* _What to work on_: Will you render the lines of the items below, from the line with "scientific name: Atalopedes campestris" through the line with "family: Melastomataceae", as a numbered list with blank lines left out?

[Stored entries]
· · · ·

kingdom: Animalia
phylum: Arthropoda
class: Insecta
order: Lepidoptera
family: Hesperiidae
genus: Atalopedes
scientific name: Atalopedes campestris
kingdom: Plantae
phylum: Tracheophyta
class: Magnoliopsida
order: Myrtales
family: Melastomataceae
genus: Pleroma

· · · ·

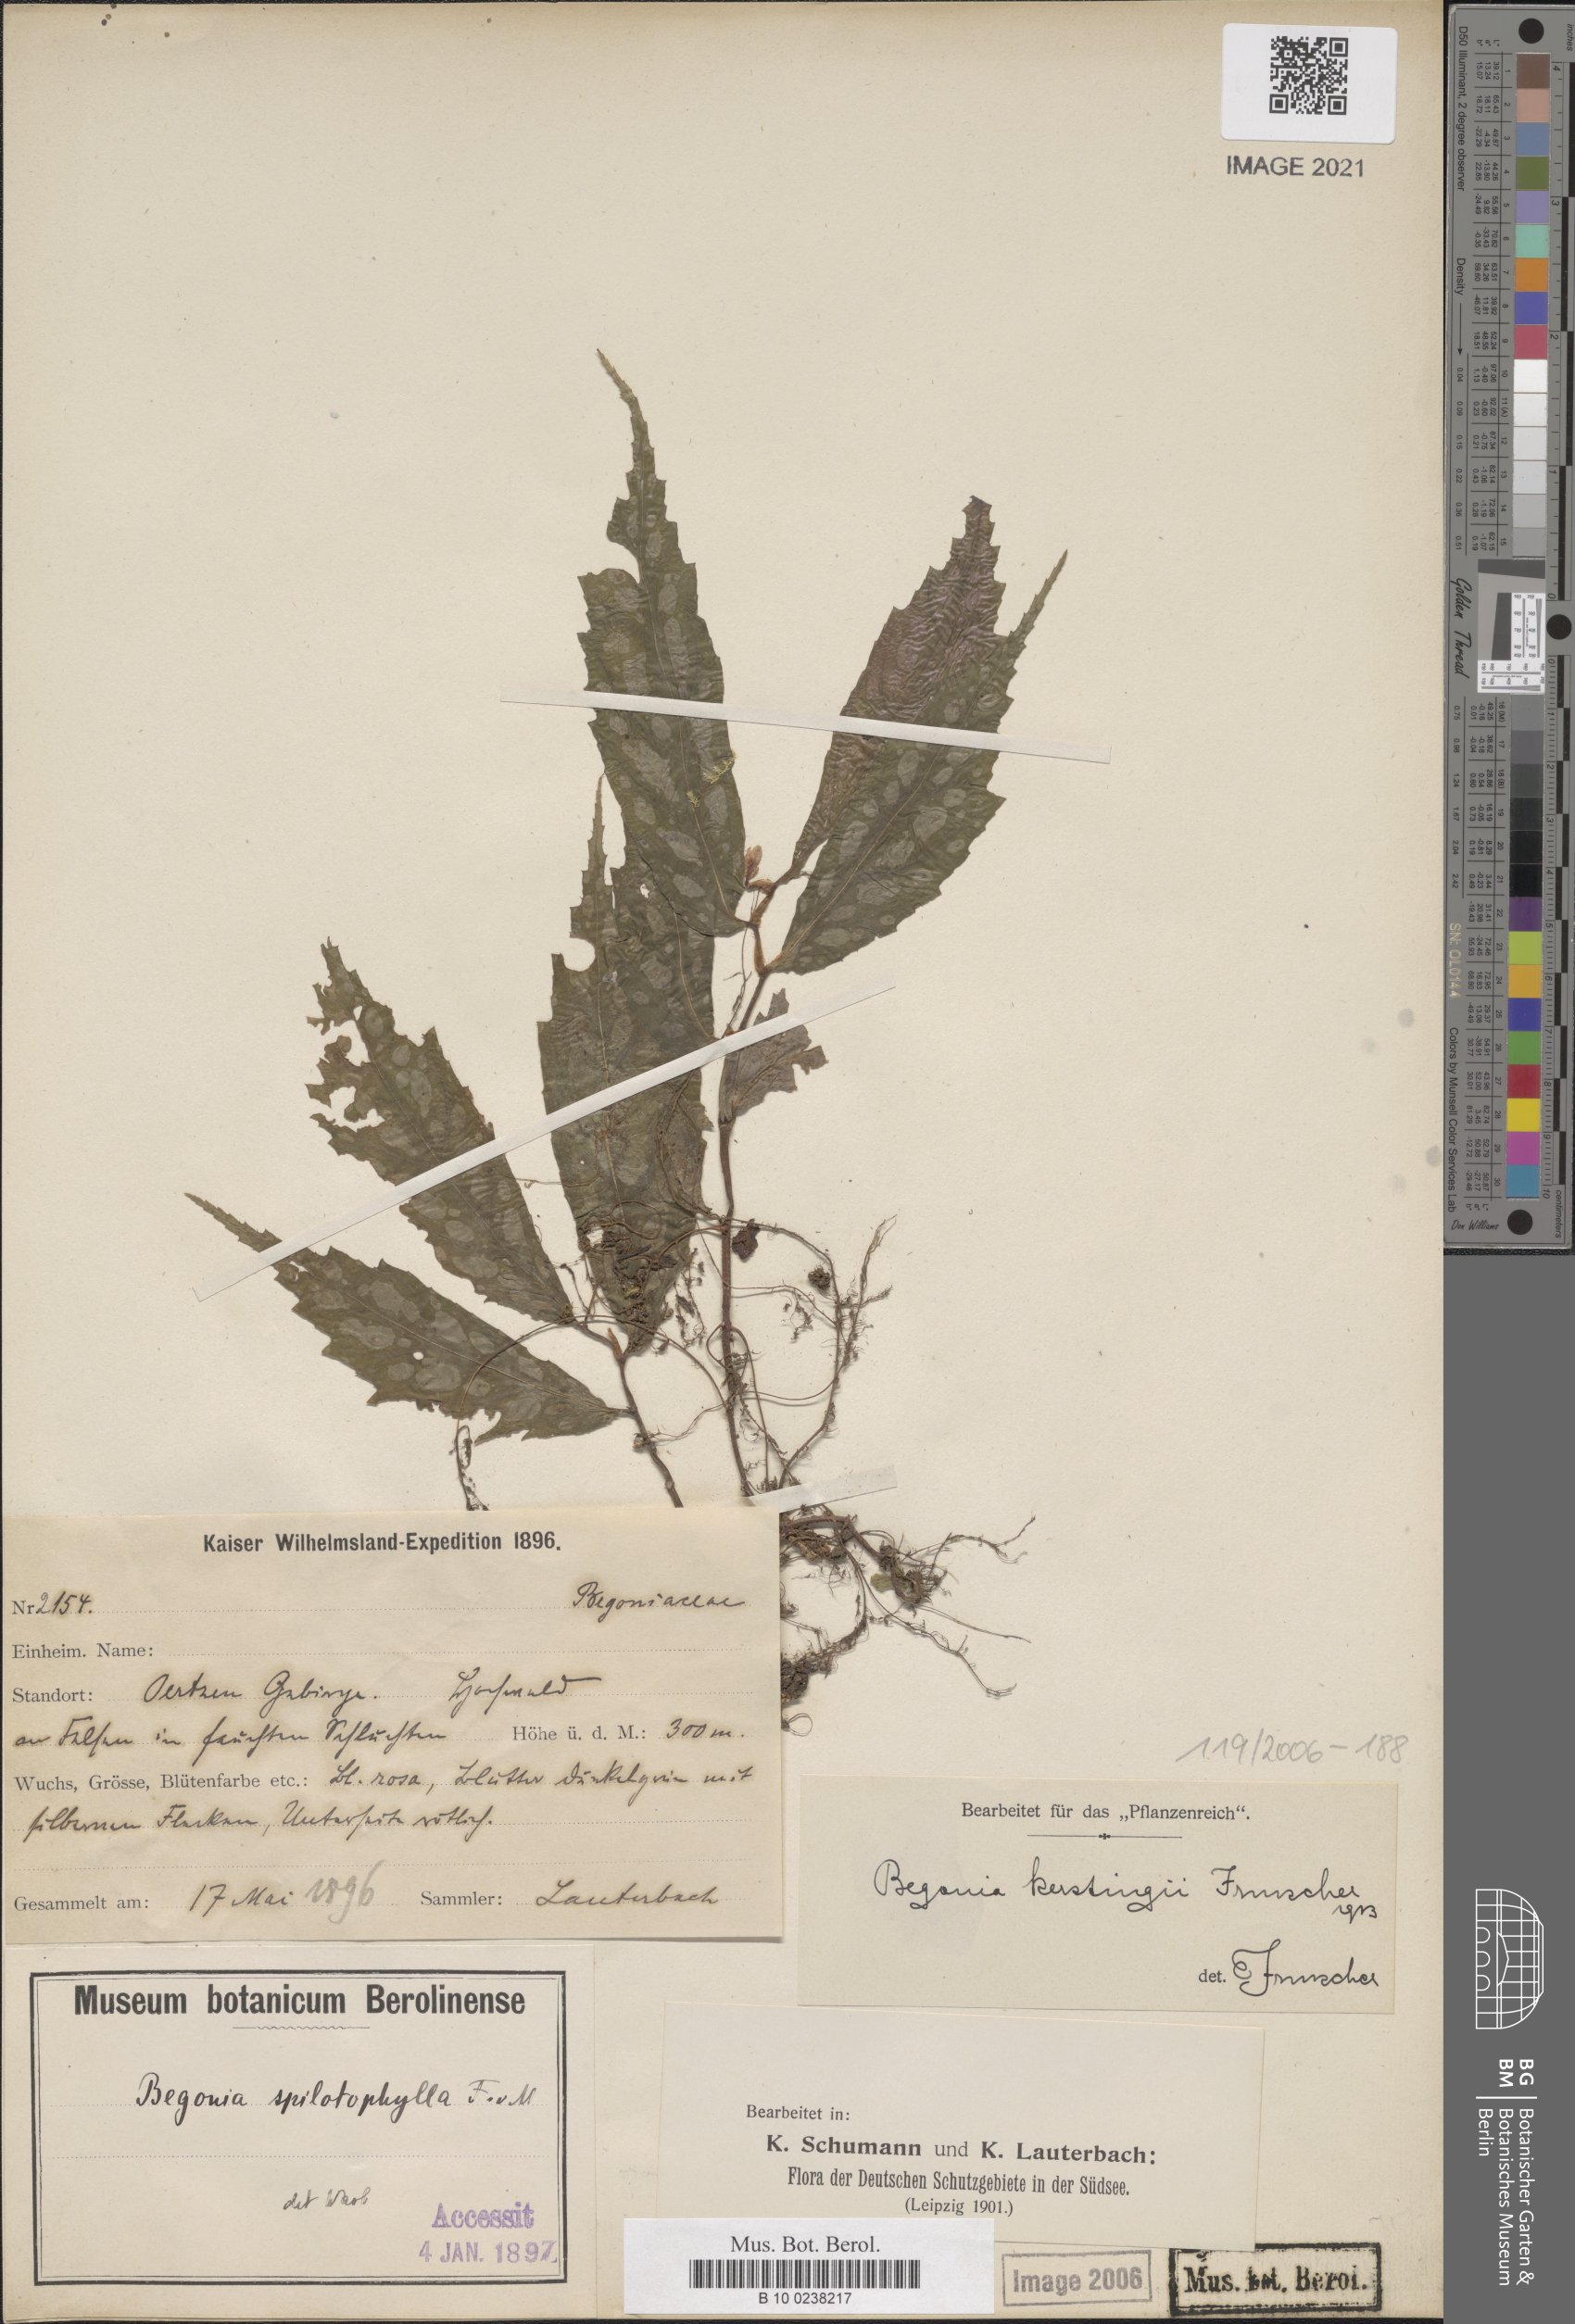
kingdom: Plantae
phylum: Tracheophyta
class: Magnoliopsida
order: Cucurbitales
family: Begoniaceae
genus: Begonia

· · · ·

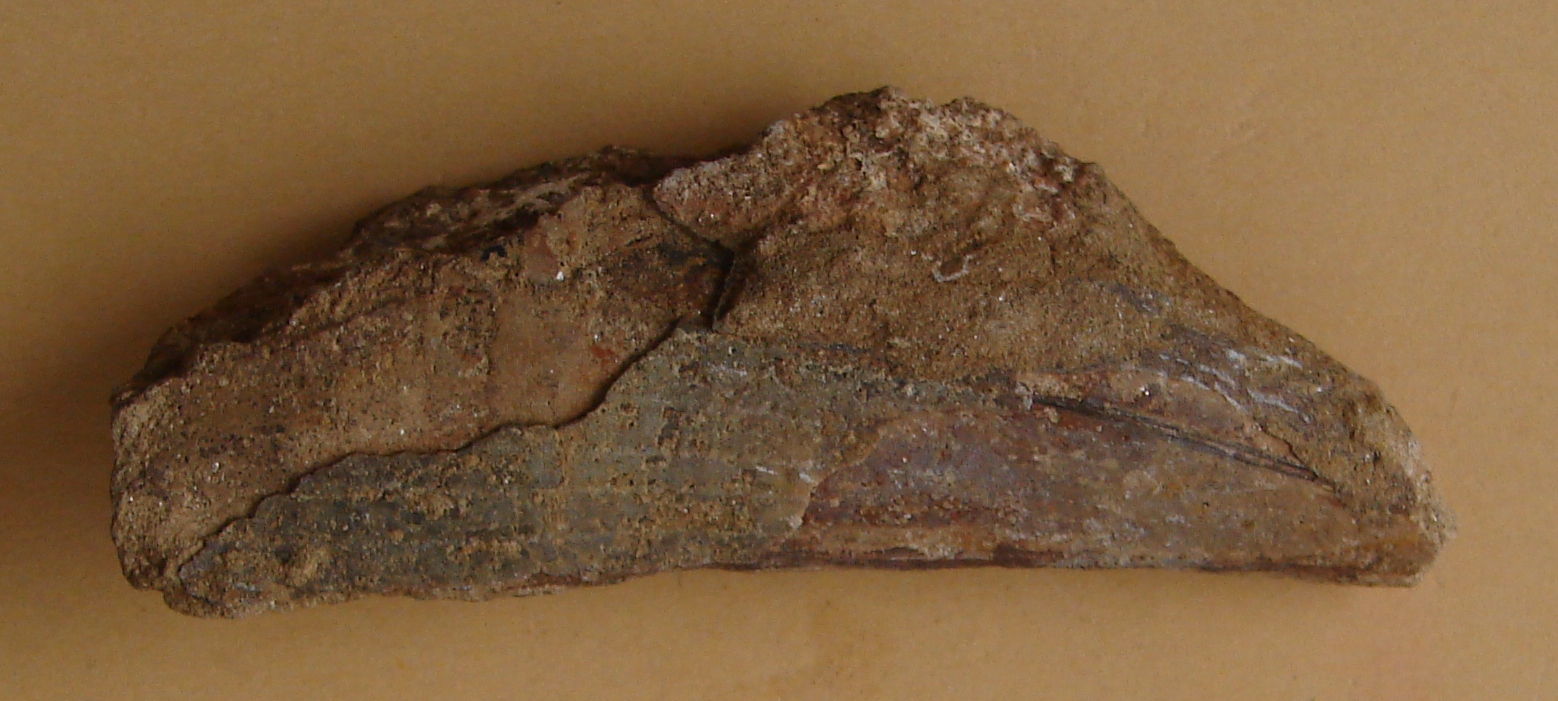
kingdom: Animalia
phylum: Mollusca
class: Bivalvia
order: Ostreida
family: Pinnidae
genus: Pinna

· · · ·

* _Result_:
1. scientific name: Atalopedes campestris
2. kingdom: Plantae
3. phylum: Tracheophyta
4. class: Magnoliopsida
5. order: Myrtales
6. family: Melastomataceae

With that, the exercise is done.